Shusha Guppy interviews Lesley Blanch (1991) part 2

Shusha Guppy interviewed Lesley Blanch at her home in Garavan, before and after a delicious home-cooked lunch consumed in the shade of a fig tree in the garden. September 1988.

Shusha Guppy : It took some six years to write your next book, which you told me you consider your best: The Sabres of Paradise, the story of the Imam Shamyl. Your husband Romain Gary admired it greatly, and called it a masterpiece, didn’t he?

Lesley Blanch : Yes. Praise from him was praise indeed!

SG : It has a very rich texture and is beautifully written, and it was a great success everywhere – France, Germany, Russia . . .

LB : And I have just heard that a Daghestani man, an officer in the Soviet Army, has translated it into Daghestani language, which is interesting. Well, there had been nothing else on this splendid subject, except in Russia. I wrote it in Los Angeles in the late fifties. My husband was then the French Consul General there. I used to get up at three or four in the morning and write, and my research often took me away, sometimes to Turkey and the Caucasus. But when I finished it there seemed to be something missing, a gap, and I decided I must go back to Istanbul, where Shamyl had lived briefly in exile after his defeat. My husband thought I was mad, and discouraged me. We always had to give a huge party on July 14th for the French citizens of Los Angeles – there were about eleven thousand of them there. Hundreds used to come to this annual affair. It kept me busy twenty-four hours, but I left the next day. I had a feeling that I had to go and find Shamyl’s family.

I arrived in Paris and went straight to the Turkish Embassy, but they could tell me nothing. I came down to our house in the Midi, but there was no boat leaving, and the Orient Express was not running, while the planes were all full. Eventually a seat was found for me on a plane leaving from Rome the next day. I stood up all night in a crowded train laden with suitcases, cardboard boxes, nuns and sailors, in suffocating heat. From Rome, where I only just caught the plane, I reached Istanbul. I went to the old Park Hotel: “Oh Madame Gary, why didn’t you let us know you coming? We have no room!” But they knew me well, and turned someone out to give me a bed.
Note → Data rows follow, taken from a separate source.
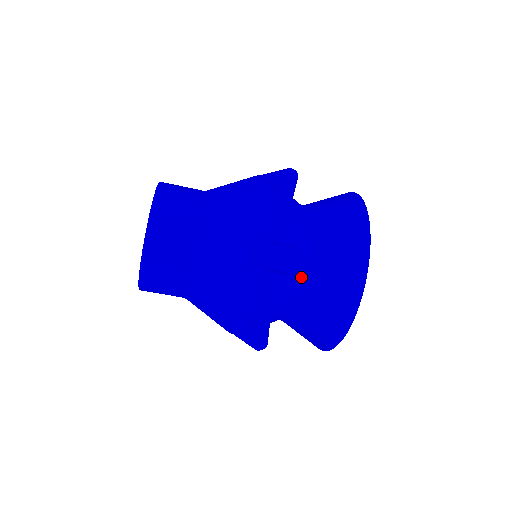
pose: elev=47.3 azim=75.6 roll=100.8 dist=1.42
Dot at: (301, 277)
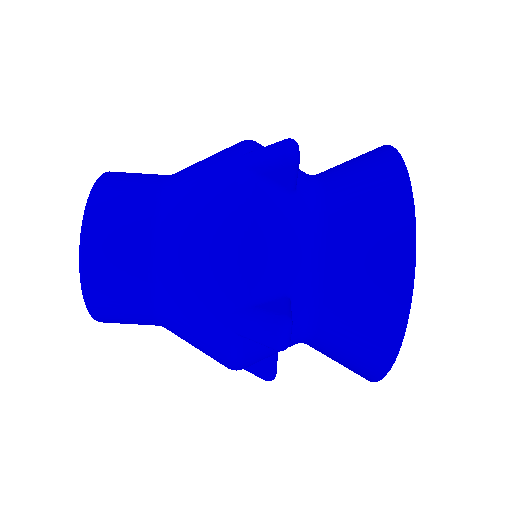
Dot at: (308, 321)
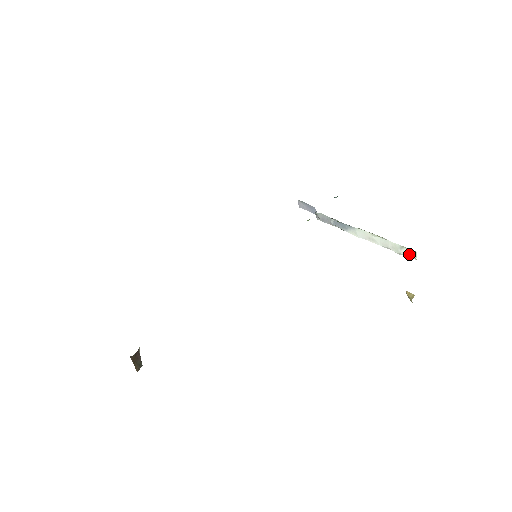
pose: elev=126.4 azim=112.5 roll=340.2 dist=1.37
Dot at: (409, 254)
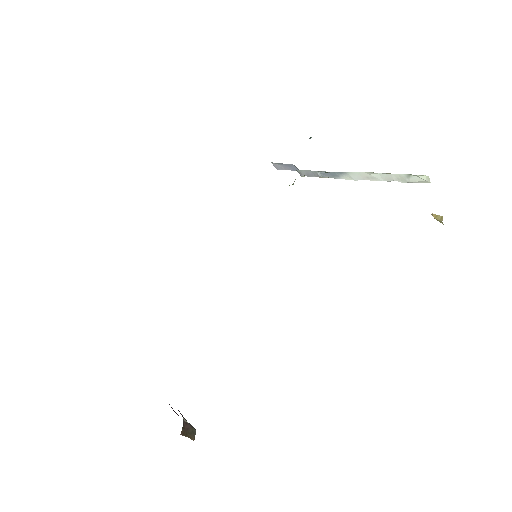
Dot at: (420, 180)
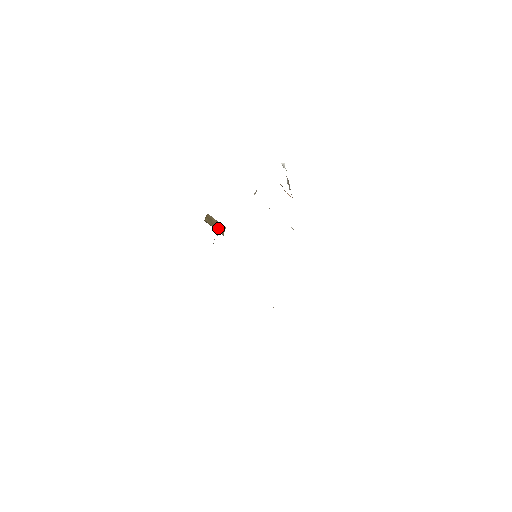
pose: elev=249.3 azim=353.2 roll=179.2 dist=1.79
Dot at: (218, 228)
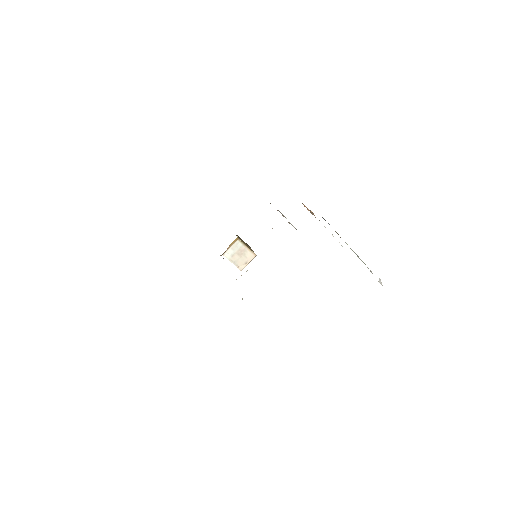
Dot at: occluded
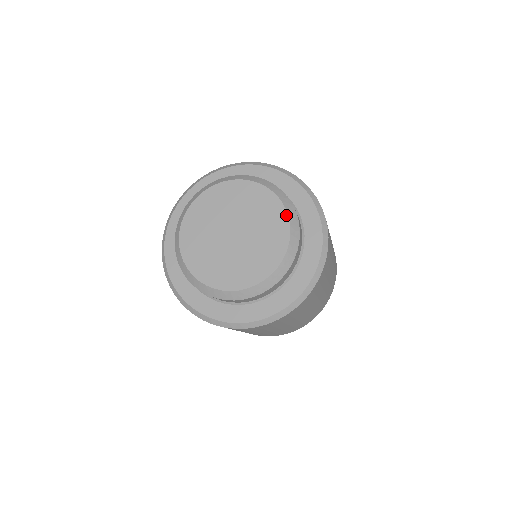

I threw myself down, exhausted, but could not rest. I had to go to Besiktas, along the Bosporus (where Shamyl had once lived).

The area was different then – old dilapidated houses and beggars, a most desolate place. Today it has been tidied up and rebuilt. I asked the beggars, Shamyl? Shamyl Imam? One of them finally pointed to a dead-end alley. I went down it and found a broken-down door and pushed it open. A woman looking very Caucasian with slanted eyes and dark hair came out, tight-lipped. She spoke French and I asked her if it was possible that Shamyl had ever lived there? She gave me a look like a steel dagger and said: “Why do you want to know?” I said I was writing a book about him. She looked me up and down and said: “He died in Mecca.” “I know,” I said. Then she said something which I contradicted, and she responded by saying: “I see you know your subject, you can come in.”

She was Shamyl’s great-granddaughter, and she was leaving that very night for Jakarta where her husband was the Egyptian Ambassador. She had only come over for her sister’s burial. So you see, another couple of hours and I would have missed her! Hence my premonition that I had to leave immediately after that exhausting party in Los Angeles. She said: “I’ll stay,” and did. We became great friends. She gave me all sorts of papers and letters and unknown material. I became a friend of the whole family. My husband had been so discouraging about ever finding any more material that I couldn’t resist sending a telegram: “Floating on the Bosporus with Shamyl’s great-great-grandson.” Apparently he showed it to his secretary: “Ma femme! Quel numéro, ma femme!